Shares may be allotted for cash or for a consideration otherwise in cash. Some reasons include:
- Due to a contract, which can be written or not
- Due to a provision in the company’s constitution
- In exchange for payment of dividends to a shareholder
If your company is issuing shares other than in cash, you must attach a copy of the relevant documents (e.g. the sales and purchase agreement, a contract or Order of Court) when submitting the “Return of Allotment of Shares” transaction via BizFile+.
Before filing the Return of Allotment of Shares for your company, you will need to prepare the following information:
- Number of shares allotted.
- Amount paid (if any) or deemed to be paid on the allotment of each share.
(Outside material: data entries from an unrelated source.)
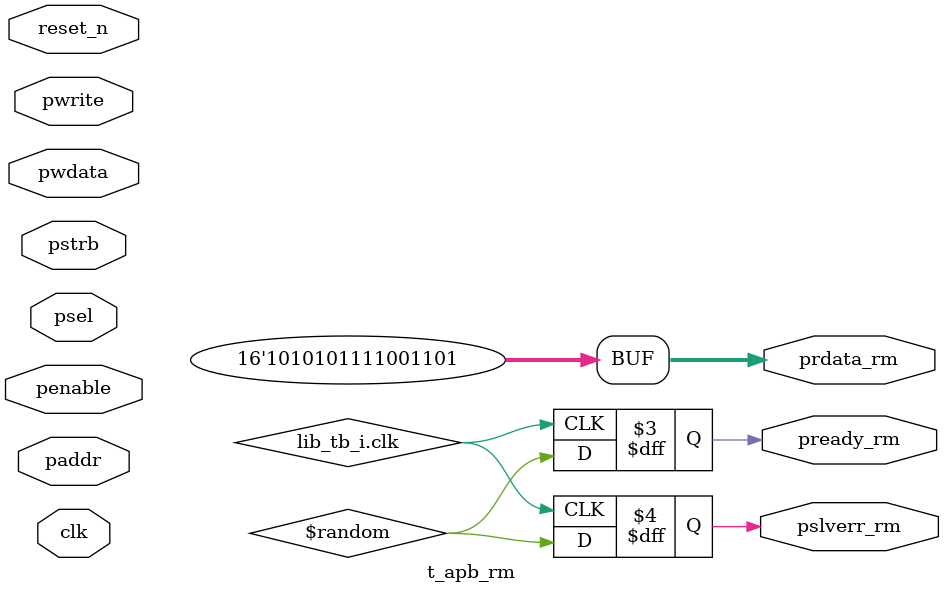
<source format=v>
module t_apb_rm ( input clk,
                  input reset_n,
                  input penable,
                  input [1:0] psel,
                  input [19:0] paddr,
                  input [15:0] pwdata,
                  input pwrite,
                  input [1:0] pstrb,
                 
                  output [15:0] prdata_rm,
                  output pready_rm,
                  output pslverr_rm
);

  initial begin
    prdata_rm = 16'hABCD;
    pready_rm = 0;
    pslverr_rm = 0;
  end
   always @(posedge lib_tb_i.clk)
  begin
    pready_rm = $random;
    pslverr_rm = $random;
  end 

endmodule


</source>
- Amount (if any) unpaid on each share.
- Class of shares that are being issued.
- Updated list of shareholders and their shareholdings. This list should include:
- Personal particulars of each shareholder, such as full name, identification number, nationality and address
- Number and class of shares held by each of the members.
Public companies that are not listed on the Singapore Exchange only need to list out the 50 members with the most number of shares in the company, excluding treasury shares. Listed public companies need not provide this information.
Transfer of shares
Shareholders can transfer shares to other shareholders. Existing shareholders can transact with an existing shareholder or with a new shareholder, subject to the provisions of the company’s constitution. Any transfer of shares will need to be in compliance with the constitution. Only fully paid shares can be transferred.
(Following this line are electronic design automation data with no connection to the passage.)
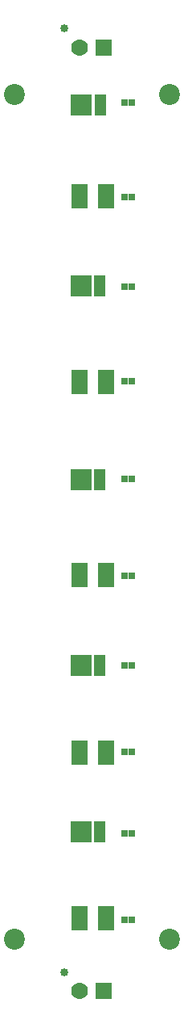
<source format=gts>
G04*
G04 #@! TF.GenerationSoftware,Altium Limited,Altium Designer,20.1.14 (287)*
G04*
G04 Layer_Color=8388736*
%FSLAX44Y44*%
%MOMM*%
G71*
G04*
G04 #@! TF.SameCoordinates,F9CCF83C-BBFD-4EAF-9253-F7A08A0B78FC*
G04*
G04*
G04 #@! TF.FilePolarity,Negative*
G04*
G01*
G75*
%ADD18R,1.8000X2.6000*%
%ADD19R,0.6500X0.6500*%
%ADD20R,2.3000X2.3000*%
%ADD21R,1.3000X2.3000*%
%ADD22R,1.7750X1.7750*%
%ADD23C,1.7750*%
%ADD24C,0.8500*%
%ADD25C,2.2000*%
D18*
X773252Y345713D02*
D03*
X801752D02*
D03*
X773252Y1102400D02*
D03*
X801752D02*
D03*
X773252Y908011D02*
D03*
X801752D02*
D03*
X773252Y705172D02*
D03*
X801752D02*
D03*
X773252Y519235D02*
D03*
X801752D02*
D03*
D19*
X820900Y434958D02*
D03*
X828900D02*
D03*
Y1102090D02*
D03*
X820900D02*
D03*
X828900Y909007D02*
D03*
X820900D02*
D03*
X828900Y704886D02*
D03*
X820900D02*
D03*
X828900Y519785D02*
D03*
X820900D02*
D03*
X828900Y344164D02*
D03*
X820900D02*
D03*
Y1200925D02*
D03*
X828900D02*
D03*
Y1007841D02*
D03*
X820900D02*
D03*
X828900Y806097D02*
D03*
X820900D02*
D03*
X828900Y610627D02*
D03*
X820900D02*
D03*
D20*
X775090Y435928D02*
D03*
X775524Y1198486D02*
D03*
X775082Y1008493D02*
D03*
Y805652D02*
D03*
Y610325D02*
D03*
D21*
X795090Y435928D02*
D03*
X795524Y1198486D02*
D03*
X795082Y1008493D02*
D03*
Y805652D02*
D03*
Y610325D02*
D03*
D22*
X798680Y1258250D02*
D03*
Y269163D02*
D03*
D23*
X773680Y1258250D02*
D03*
Y269163D02*
D03*
D24*
X757680Y1278250D02*
D03*
Y289163D02*
D03*
D25*
X705350Y1209590D02*
D03*
X868070D02*
D03*
Y323380D02*
D03*
X705350D02*
D03*
M02*

</source>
In such transactions, the company does not get paid and the transfer of shares is not initiated by the company. Nonetheless, the company must notify ACRA if there is a transfer of shares in the company by filing the “Transfer of Shares/Update List of Members” transaction via BizFile+.
The transfer does not take effect until ACRA updates the company’s Electronic Register of Members (EROM) to reflect the shares transaction. As shareholders are usually also members of the company, the EROM must be updated whenever there are changes in the shareholdings.
Converting to different share classes
Shares can be converted from one class to another by way of special resolution or by lodging a notice with ACRA. However, non-redeemable preference shares cannot be converted into redeemable preference shares.
The conversion of shares may take place following a sale or company reorganisation or simply for administrative, historical or family reasons where shareholders choose or need to hold a different class of shares. This could be where ordinary shares are converted into one or more classes of alphabet shares (A, B, C, etc.) or in more complex arrangements, converted into certain types of preference or redeemable shares.
If your company wants to convert its shares, you need to file a “Conversion of Shares” transaction via BizFile+.
Share classes are powerful tools to use when you are running an early-stage startup or company with limited resources. Shares can be accrued to a point until targets are met or deliverables are approved, before actually issuing them. Hence this provides company owners with a low-risk way of getting collaborators to help the business.